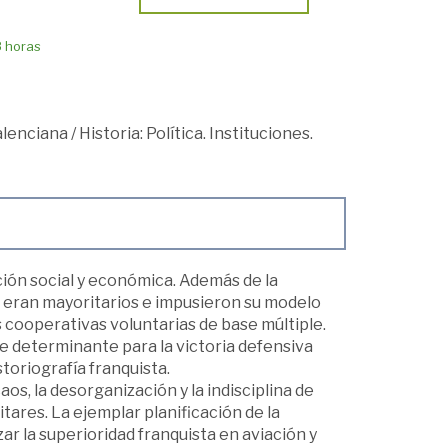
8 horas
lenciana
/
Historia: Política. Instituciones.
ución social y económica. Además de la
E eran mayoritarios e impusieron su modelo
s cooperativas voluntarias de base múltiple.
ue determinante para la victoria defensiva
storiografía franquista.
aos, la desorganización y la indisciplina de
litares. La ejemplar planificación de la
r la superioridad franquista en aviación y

------

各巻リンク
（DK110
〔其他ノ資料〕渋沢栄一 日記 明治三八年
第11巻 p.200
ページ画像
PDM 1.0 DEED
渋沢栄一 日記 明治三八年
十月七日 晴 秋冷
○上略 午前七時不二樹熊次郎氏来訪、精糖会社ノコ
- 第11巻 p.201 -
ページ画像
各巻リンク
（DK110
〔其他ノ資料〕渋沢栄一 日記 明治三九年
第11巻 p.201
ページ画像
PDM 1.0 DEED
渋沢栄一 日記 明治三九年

------

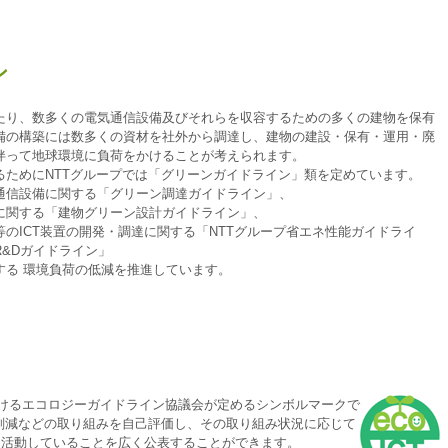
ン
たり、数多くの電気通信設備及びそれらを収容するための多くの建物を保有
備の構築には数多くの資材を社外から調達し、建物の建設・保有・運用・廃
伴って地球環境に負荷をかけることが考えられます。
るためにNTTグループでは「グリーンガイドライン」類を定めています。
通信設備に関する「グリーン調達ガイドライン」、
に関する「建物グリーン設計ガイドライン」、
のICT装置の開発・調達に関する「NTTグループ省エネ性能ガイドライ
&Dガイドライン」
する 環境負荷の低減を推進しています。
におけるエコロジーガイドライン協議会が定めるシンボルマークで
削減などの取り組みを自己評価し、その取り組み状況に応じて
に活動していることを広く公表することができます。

------

* _Your objective_: An exact copy of the lines above between the line holding "削減などの取り組みを自己評価し、その取り組み状況に応じて" and the line holding "に活動していることを広く公表することができます。", inclusive, is the whole answer.

* _Exercise result_:
削減などの取り組みを自己評価し、その取り組み状況に応じて
に活動していることを広く公表することができます。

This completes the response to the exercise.